What is the Equal Pay Act?
The Equal Pay Act of 1963 is a federal law that requires men and women be paid equally for equal work in the same establishment.
The Equal Pay Act isn’t the only federal law that protects workers from pay discrimination. Title VII of the Civil Rights Act of 1964, the Age Discrimination in Employment Act of 1967, and Title I of the Americans with Disabilities Act of 1990 also protect employees in this way. But it’s the Equal Pay Act that uniquely addresses the intersection of sex and compensation.
And “pay,” according to the Equal Employment Opportunity Commission (EEOC), is more than just your salary or hourly wage. It also includes “overtime pay, bonuses, stock options, profit sharing and bonus plans, life insurance, vacation and holiday pay, cleaning or gasoline allowances, hotel accommodations, reimbursement for travel expenses, and benefits.”
The history of the Equal Pay Act
The first attempt at federal legislation specifically prohibiting pay discrimination on the basis of sex was made in 1944 by Winifred C. Stanley, a Republican congresswomen from New York, in the form of a proposed amendment to the National Fair Labor Standards Act. Introducing the bill in the midst of WWII, Stanley said, “It has often been remarked that this is a ‘man’s world.’ The war and its far-reaching effects have provided the answer. It’s ‘our world,’ and this battered old universe needs and will need the best brains and ability of both men and women.” The bill stalled in the Committee on Labor and expired before it was made law.
When Stanley introduced her bill in June of 1944, wage discrimination was far more blatant than it is today. When men were deployed to the war effort, women had been hired to fill their jobs at a fraction of the cost. And it was perfectly legal to do so at the time. When the men returned, the women who held their jobs were often let go and then men rehired at their old salaries. Some employers who hadn’t previously would hire women after WWII, but would advertise a job opening with a men’s pay scale and a women’s pay scale. You can guess which one was lower.

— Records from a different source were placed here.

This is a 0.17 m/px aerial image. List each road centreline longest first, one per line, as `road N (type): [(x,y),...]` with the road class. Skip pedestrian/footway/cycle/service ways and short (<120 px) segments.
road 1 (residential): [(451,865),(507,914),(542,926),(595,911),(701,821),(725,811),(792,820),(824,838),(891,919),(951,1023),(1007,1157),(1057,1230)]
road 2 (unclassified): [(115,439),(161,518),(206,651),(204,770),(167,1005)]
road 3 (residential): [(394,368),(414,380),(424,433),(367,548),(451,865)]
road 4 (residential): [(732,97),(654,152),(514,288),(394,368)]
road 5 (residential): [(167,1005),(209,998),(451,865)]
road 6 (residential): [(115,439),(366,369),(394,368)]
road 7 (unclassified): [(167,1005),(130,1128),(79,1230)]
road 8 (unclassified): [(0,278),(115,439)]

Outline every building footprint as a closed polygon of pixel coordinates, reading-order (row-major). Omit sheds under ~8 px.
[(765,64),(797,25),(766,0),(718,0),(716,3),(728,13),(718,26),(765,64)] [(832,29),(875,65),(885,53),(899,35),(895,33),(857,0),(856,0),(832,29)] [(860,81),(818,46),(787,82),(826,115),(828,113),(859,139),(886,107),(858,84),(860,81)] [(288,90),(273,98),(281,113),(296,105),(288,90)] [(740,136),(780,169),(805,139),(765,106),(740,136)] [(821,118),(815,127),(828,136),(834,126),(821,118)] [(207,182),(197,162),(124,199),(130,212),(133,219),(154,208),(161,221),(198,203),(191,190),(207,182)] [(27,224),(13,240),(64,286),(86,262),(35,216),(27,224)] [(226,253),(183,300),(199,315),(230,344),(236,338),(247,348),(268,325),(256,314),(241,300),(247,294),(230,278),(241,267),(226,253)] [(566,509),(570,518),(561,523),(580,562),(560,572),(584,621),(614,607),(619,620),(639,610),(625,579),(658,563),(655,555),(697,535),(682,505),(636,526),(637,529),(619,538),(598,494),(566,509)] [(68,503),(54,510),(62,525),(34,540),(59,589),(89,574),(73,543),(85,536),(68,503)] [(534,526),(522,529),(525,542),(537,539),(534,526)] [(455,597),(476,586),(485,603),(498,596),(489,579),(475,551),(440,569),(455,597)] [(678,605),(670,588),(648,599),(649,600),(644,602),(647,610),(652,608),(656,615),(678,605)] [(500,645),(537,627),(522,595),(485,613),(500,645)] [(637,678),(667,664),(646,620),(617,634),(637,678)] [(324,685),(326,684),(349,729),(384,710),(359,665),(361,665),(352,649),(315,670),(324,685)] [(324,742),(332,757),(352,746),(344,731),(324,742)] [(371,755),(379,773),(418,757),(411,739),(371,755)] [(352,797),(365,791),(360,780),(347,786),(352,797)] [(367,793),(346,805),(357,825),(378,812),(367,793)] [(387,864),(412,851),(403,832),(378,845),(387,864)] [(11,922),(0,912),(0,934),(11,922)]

In the 1950s, several more attempts at a federal law were made, but none were successful. It wasn’t until 1961, when Esther Peterson was appointed head of the Women's Bureau in the Department of Labor under President Kennedy, that the cause was helmed by a woman with the resolve and diplomacy to make it happen.
In February 1963, Peterson submitted a draft of the bill to Congress, and in June of that year—after much deliberation, many edits, and a din of juvenile protest from men who argued that it was unnecessary, would create more problems than it would solve, and was impossible to enforce—the Equal Pay Act was signed into law as an amendment to the Fair Labor Standards Act.
So, that was it for gender pay discrimination, right?
Oh, if only. A law cannot and does not dispose of cultural prejudice, it doesn’t even phase it out. Wage discrimination on the basis of gender happened in 1963, and it still happens today. Women are still paid less than men are in the United States—82 cents for every dollar a man is paid, and even less when you parse that data by race, age, and disability.
But the problem is that the Equal Pay Act cannot and does not close the gender pay gap entirely because that gap exists for a host of reasons in addition to outright discrimination: occupational sorting, the lack of federally mandated paid parental leave in the United States, and unequal distribution of household duties, just to scrape the surface of that very deep bucket of tar.
The Equal Pay Act is historic and necessary, but it is not a silver bullet.